What clarity actually is — and isn’t. Renae is clear that she’d had a mission statement before. She didn’t know what it said. Somebody told her to write one, she wrote it, and it lived somewhere in a drawer. That’s not clarity. What’s different about The Oswald Way — the 10-point mission, vision, and values framework Renae and Kevin built — is that everything in the business was built around it. Job descriptions, policies and procedures, the employee handbook: all of it references back to The Oswald Way. When a leader has to make a decision and there’s no specific policy that covers the situation, they can ask one question: does this align with who we say we are? That question is sufficient. Kevin and Renae now leave their locations for months at a time. Things still function — well.
Designed accountability vs. managed accountability. Most leaders manage results. That’s management. The goal is to design a system that produces the results you want without requiring you to be present for every decision. When you have that level of clarity in your structure, you don’t have to hold people accountable. Accountability is built into the design. The system does the work. Clarity creates ownership. Ownership creates follow-through. Follow-through produces results.
Growth exposes, it doesn’t create. The problems that showed up when Oswald Service and Repair expanded to Rexburg were not caused by expansion. They were exposed by it. The business had been running a soccer system and expecting Formula 1 results — lying to themselves about the gap because success had been good enough. Expanding into a second location made the fragility visible. That’s what growth does. It doesn’t create problems. It shows you what was already there.
What attendees got
Renae’s website includes a quiz that diagnoses where your organization is on personal and team accountability, provides a results summary, and offers specific recommendations. She also offers tools around clarity and helping teams get there — she was available at the conference for one-on-one conversation and offered to connect with anyone who needed support.

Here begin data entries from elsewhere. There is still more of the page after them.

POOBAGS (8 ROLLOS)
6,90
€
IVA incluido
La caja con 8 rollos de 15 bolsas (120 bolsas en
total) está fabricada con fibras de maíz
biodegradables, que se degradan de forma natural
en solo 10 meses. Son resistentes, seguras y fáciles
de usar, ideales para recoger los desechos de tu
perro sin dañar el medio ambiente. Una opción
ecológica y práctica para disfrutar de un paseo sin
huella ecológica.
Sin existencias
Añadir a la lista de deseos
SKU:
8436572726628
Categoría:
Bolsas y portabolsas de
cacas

The Oswald Way is publicly available on the Oswald Service and Repair website for anyone who wants to see what a working example looks like.
One story that landed
Kevin and Renae had been running a successful third-generation automotive repair business since 1939. When they opened their second location in Rexburg, Kevin went to work on standing it up. Idaho Falls immediately started slipping. He came back to stabilize Idaho Falls. Rexburg started sliding. He ran back to Rexburg. He came back to Idaho Falls. This is the loop that never resolves when the system is a person. Everything was dependent on one leader being present — which meant the moment that leader was somewhere else, the system stopped functioning. It wasn’t a people problem. It wasn’t a talent problem. It was a design problem. Fixing it meant facing the truth: they had been running a soccer system and expecting Formula 1 results.

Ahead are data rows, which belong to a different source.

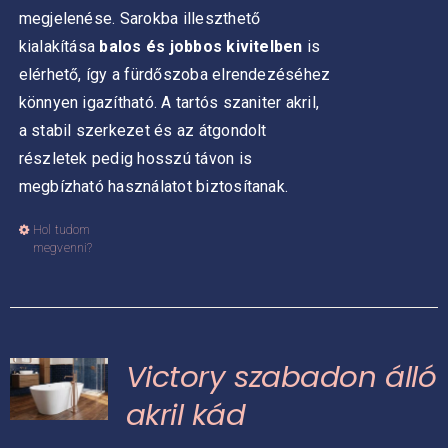
megjelenése. Sarokba illeszthető
kialakítása
balos és jobbos kivitelben
is
elérhető, így a fürdőszoba elrendezéséhez
könnyen igazítható.
A tartós szaniter akril,
a stabil szerkezet és az átgondolt
részletek pedig hosszú távon is
megbízható használatot biztosítanak.
Hol tudom
Ennek
megvenni?
a
terméknek
több
variációja
Victory szabadon álló
van.
A
akril kád
változatok
Á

“When you have a system designed with this level of clarity, you don’t have to hold people accountable. It’s designed in the system.” — Renae Oswald
“Stop expecting Formula 1 results from your system if you’re running a soccer system.” — Renae Oswald
About the speaker
Renae Oswald co-owns Oswald Service and Repair with her husband Kevin — a third-generation automotive repair business founded in 1939, with locations in Idaho Falls and Rexburg and a third currently under construction. She works with business owners on systems, clarity, and accountability by design, and speaks and consults on why some organizations scale and others stall. Her work centers on the practical question of how to build a business that functions without requiring the owner to be present for every decision.